Paul Fussell’s Class

My entirely accidental discovery of the late Paul Fussell was one of the high points of October, and his 1983 book Class: A Guide Through the American Class System kept me in good humour through what was an otherwise cold and dreary month. Fussell was an American soldier who served with distinction in the Second World War, earning both a Bronze Heart and Purple Star after sustaining injury in France. After the war, he returned to the United States to finish his education, earning a PhD writing on the subject of prosody in eighteenth century British poetry. Two relatively uneventful decades of teaching English literature at the university level were upended by the critical and commercial success of his 1975 book The Great War and Modern Memory, which sought to trace the impact of World War I on British society through its representation in literary. That book’s monumental success – it won a National Book Award and a large, international readership – propelled Fussell to the status of public intellectual, and he seems to have spent his remaining years repaying that promotion with withering criticism, first in Class – which mocks America’s pretension of being a classless society, and later in BAD, written to oppose the “dumbing down” of American life.

I should state, from the outset, that Class is at once timeless and badly dated. Its observation that America is not only a classed society, but one with many more classes than is commonly acknowledged, seems to me still achingly relevant, as are Fussell’s characterizations of the behaviors and personality types of the various classes, but the markers of class status have changed dramatically in the nearly four decades since its publication. Nonetheless, the book is a witty and highly literate exploration of America’s original and still cardinal pretension, and of the extent to which class signalling still drives the behavior of the American public.
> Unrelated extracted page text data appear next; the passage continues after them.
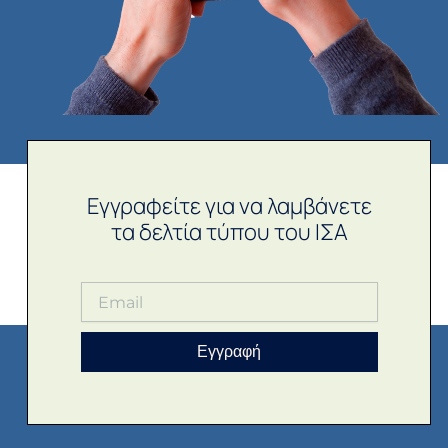
Εγγραφείτε για να λαμβάνετε
τα δελτία τύπου του ΙΣΑ
Εγγραφή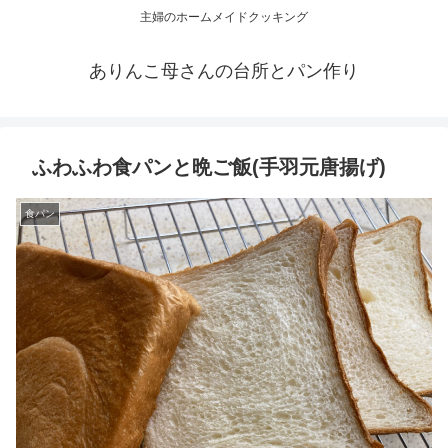
主婦のホームメイドクッキング
ありんこ母さんの台所とパン作り
ふわふわ食パンと晩ご飯(手羽元唐揚げ)
食パン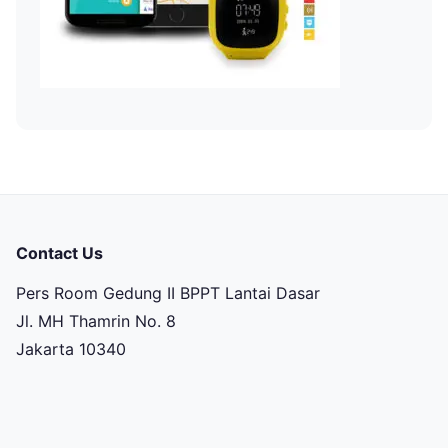
Contact Us
Pers Room Gedung II BPPT Lantai Dasar
Jl. MH Thamrin No. 8
Jakarta 10340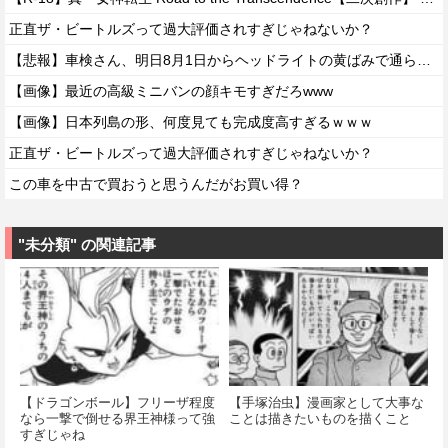
正直ザ・ビートルズって過大評価されすぎじゃねないか？
【悲報】車検さん、明日8月1日からヘッドライトの黄ばみで通らなくなる模様…
【画像】最近の高級ミニバンの顔キモすぎだろwww
【画像】日本列島の形、何度見ても完成度高すぎるｗｗｗ
正直ザ・ビートルズって過大評価されすぎじゃねないか？
この車を中古で買おうと思うんだがお買い得？
"未分類" の関連記事
【ドラゴンボール】フリーザ程度
【手塚治虫】漫画家として大事な
なら一撃で倒せる界王神様って強
ことは描きたいものを描くこと
すぎじゃね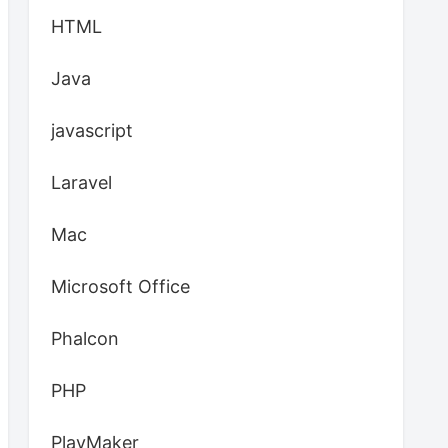
HTML
Java
javascript
Laravel
Mac
Microsoft Office
Phalcon
PHP
PlayMaker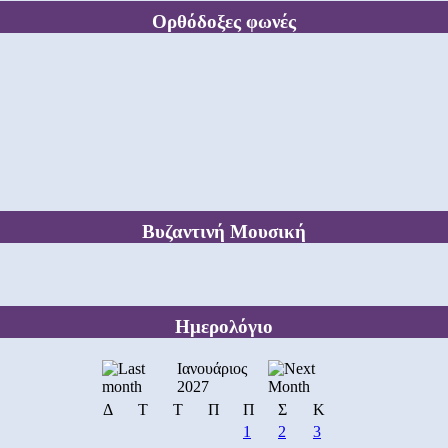
Ορθόδοξες φωνές
Βυζαντινή Μουσική
Ημερολόγιο
Ιανουάριος
2027
Δ
Τ
Τ
Π
Π
Σ
Κ
1
2
3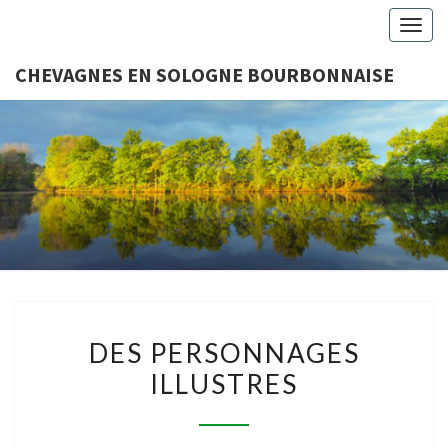
Togg
navig
CHEVAGNES EN SOLOGNE BOURBONNAISE
CHEVAGN
Association
Loi 1901
SOLO
BOURBON
DES
DES PERSONNAGES
PERSONNAGES
ILLUSTRES
ILLUSTRES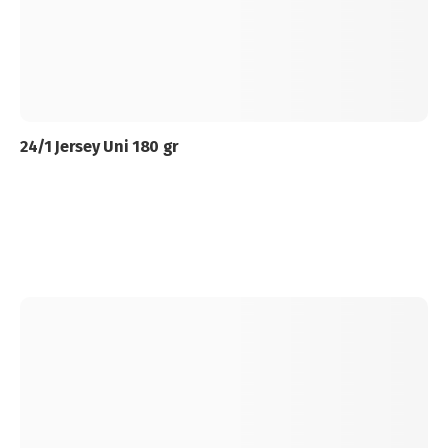
24/1 Jersey Uni 180 gr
Fussell quotes from de Tocqueville, who wrote, in Democracy in America, “Nowhere do citizens appear so insignificant as in a democratic nation,” arguing that it is precisely that formal equality that makes aspirational striving so appealing. If, in a traditional society, class is a marker of breeding, in America it is the reward for success, and consequently Americans go to great lengths to demonstrate their class status.

Despite our public embrace of political and judicial equality, in individual perception and understanding – much of which we refrain from publicizing – we arrange things vertically and insist on crucial differences in value. Regardless of what we say about equality, I think everyone at some point comes to feel like the Oscar Wilde who said, “The brotherhood of man is not a mere poet’s dream: it is a most depressing and humiliating reality.” It’s as if in our heart of hearts we don’t want agglomerations but distinctions. Analysis and separation we find interesting, synthesis boring.

Fussell goes on to delineate a more expansive theory of the American class system than the usual upper, middle and lower distinctions:

Top out-of-sight
Upper
Upper middle
––––––––––––––
Middle
High proletarian
Mid-proletarian
Low proletarian
––––––––––––––
Destitute
Bottom out-of-sight

Both the highest and lowest classes share the dubious distinction of being largely invisible in America, the former by choice, the latter by necessity, but all are bound by a common anxiety: “If you find an American who feels entirely class-secure,” Fussell tells us, “stuff and exhibit him. He’s a rare specimen.”

The bulk of the book is devoted to an exhaustive cataloguing of how class manifests itself in behaviour, dress, speech, recreation and home decoration, and while many of the specifics of these insights have no doubt changed (do the wealthy still play bridge or backgammon?), the underlying class distinctions have remain unchanged. I was reminded of Charles Murray’s Coming Apart, which made similar efforts to distinguish, for example, the kind of television shows enjoyed by the upper and lower classes (HBO dramas versus reality television, for example), or the sporting events watched (Golf versus Nascar) or even the beer consumed (imported versus domestic), except where Murray sought merely accuracy, Fussell is frequently very funny, and constantly allusive, peppering his observations with quotations from the very literature he spent a lifetime studying and teaching, and no small part of the reader’s enjoyment is owed to this encounter with Fussell’s erudition.

Fussell passed away in 2012, leaving behind him a vast body of work, legions of appreciate readers, and not a few angry writers and pundits who felt the sting of his criticism. True to his reputation, Fussell is unapologetically fusty, a critic of high standards, and there were many moments of such withering criticism in Class that I confess to finding myself reflexively defensive, but like all great critics, he sets the same high bar before rich and poor alike, heaping scorn only on the richly deserving. His chapter on the capture of higher education by the American class system, and the status attached to the phrase “college graduate,” offers a novel and I think accurate explanation for the corruption of higher learning, and the lowering of standards: at some point universities came to the realization that a great deal more money could be made selling status rather than knowledge, and they could scarcely be expected to resist the allure of the market, now could they? Class is a witty, withering criticism of an enduring American blindspot, and no reader, however wealthy or well-bred, will find themselves spared by Fussell’s all-seeing critique.